Dr. Starkey: I repeat that if the hon. Gentleman had had the courtesy to be here for the start of the debate, he would have heard me, and my hon. Friend the Member for Regent's Park and Kensington, North, speak glowingly about Bexley—although we also noted that, unfortunately, it serves as an outlier for the other London boroughs. The data show that Bexley ranks 36th of all English authorities, and that is excellent, but the other London boroughs range from 131st to 393rd—that is, the worst. Most of them are well below 300th in that list, and with that I rest my case.

Mr. Mark Field: The hon. Member for Milton Keynes, South-West (Dr. Starkey) made some extremely heartfelt comments, and it is possible that I would take a similar approach if I represented a seat in the home counties. In our defence, it should be said that we in London have the country’s noisiest and most polluting airport, which is now to have a third runway. I suspect that many of the hon. Lady’s constituents use Heathrow when they fly off on their overseas holidays.

I was brought up not too far away from the constituency of the hon. Member for Milton Keynes, South-West, and there were great battles in the early 1970s about the proposal for a new airport at Wing. That did not get built, and I am sure that many of her constituents were very much opposed to the proposal, just as they oppose a second runway at Stansted. To a certain extent, such things have a tendency to balance out.

I turn now to the main subject of my speech. It is great to be a sparring partner for the hon. Member for Regent's Park and Kensington, North (Ms Buck), my next-door neighbour and colleague in Westminster. I suspect that, not for the first time, I shall support her Government rather than her amendment, but that is the way of politics.
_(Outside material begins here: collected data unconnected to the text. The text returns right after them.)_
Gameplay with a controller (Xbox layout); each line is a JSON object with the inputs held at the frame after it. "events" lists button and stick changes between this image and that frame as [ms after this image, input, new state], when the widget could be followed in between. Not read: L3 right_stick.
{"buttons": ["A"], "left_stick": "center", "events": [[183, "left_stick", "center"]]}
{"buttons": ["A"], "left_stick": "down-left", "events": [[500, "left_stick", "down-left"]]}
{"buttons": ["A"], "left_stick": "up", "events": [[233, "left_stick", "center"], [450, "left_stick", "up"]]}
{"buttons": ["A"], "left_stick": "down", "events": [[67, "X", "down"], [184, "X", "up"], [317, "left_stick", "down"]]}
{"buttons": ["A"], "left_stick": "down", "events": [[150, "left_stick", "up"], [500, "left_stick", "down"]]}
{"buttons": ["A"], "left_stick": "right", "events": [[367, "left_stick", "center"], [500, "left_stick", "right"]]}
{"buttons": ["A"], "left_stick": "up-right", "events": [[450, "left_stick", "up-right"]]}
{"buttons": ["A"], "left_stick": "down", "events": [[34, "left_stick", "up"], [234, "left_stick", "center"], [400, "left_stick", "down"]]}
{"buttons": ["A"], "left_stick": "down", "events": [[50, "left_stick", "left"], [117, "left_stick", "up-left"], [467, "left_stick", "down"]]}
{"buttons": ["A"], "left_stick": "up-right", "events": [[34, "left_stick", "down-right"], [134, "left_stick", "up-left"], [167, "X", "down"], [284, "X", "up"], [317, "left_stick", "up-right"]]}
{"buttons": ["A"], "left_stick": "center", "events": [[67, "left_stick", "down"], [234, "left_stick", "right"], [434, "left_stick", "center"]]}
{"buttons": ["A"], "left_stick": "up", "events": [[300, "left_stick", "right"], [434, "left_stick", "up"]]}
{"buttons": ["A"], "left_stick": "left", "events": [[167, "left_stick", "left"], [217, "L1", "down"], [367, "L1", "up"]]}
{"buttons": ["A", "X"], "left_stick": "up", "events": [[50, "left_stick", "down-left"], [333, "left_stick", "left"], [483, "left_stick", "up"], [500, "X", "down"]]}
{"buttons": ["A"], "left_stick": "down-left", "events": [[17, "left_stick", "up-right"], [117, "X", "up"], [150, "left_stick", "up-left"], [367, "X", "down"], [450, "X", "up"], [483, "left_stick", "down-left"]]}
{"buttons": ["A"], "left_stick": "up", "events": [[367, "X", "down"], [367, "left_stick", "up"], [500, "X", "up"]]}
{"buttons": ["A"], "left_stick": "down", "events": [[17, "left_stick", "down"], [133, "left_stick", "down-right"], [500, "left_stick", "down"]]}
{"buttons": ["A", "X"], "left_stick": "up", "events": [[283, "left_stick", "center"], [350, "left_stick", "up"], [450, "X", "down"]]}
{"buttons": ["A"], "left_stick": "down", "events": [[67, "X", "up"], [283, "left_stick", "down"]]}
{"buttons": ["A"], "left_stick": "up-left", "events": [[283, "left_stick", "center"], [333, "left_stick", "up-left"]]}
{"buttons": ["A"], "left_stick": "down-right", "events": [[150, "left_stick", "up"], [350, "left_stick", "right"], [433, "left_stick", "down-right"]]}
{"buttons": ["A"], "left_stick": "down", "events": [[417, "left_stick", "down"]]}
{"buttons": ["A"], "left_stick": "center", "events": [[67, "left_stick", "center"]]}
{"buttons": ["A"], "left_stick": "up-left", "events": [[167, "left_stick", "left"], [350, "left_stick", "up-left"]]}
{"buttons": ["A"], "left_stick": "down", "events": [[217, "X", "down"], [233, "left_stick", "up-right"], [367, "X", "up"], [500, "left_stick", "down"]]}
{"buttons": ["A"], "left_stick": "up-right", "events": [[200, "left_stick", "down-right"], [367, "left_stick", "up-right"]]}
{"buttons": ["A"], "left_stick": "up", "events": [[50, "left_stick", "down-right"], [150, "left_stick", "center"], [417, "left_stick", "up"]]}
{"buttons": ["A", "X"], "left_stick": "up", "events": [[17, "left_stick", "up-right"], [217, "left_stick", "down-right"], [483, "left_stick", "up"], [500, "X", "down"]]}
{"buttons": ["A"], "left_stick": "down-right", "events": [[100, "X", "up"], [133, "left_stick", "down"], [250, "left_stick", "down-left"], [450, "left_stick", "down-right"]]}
She made a heartfelt speech earlier, but there is a difference of philosophy between us.

Opposition Members believe that initiatives such as the one that we are discussing should work from the bottom up—that is, that they should operate at a very local level. Recycling is a personal responsibility, and I recycle bottles, plastics and newspapers two or three times a week. For me it is relatively easy, as the nearest recycling point is only 50 yd away from my apartment.

We must encourage people to take responsibility for their own lives, and recycling is an important thing to do. Therefore, in philosophical terms, it makes sense to focus on what happens at the local level in London’s 33 boroughs. I fear that the top-down approach exemplified by setting up a single waste authority would leave very little responsibility in the hands of individuals or local boroughs, and that it would not be an appropriate solution for the future.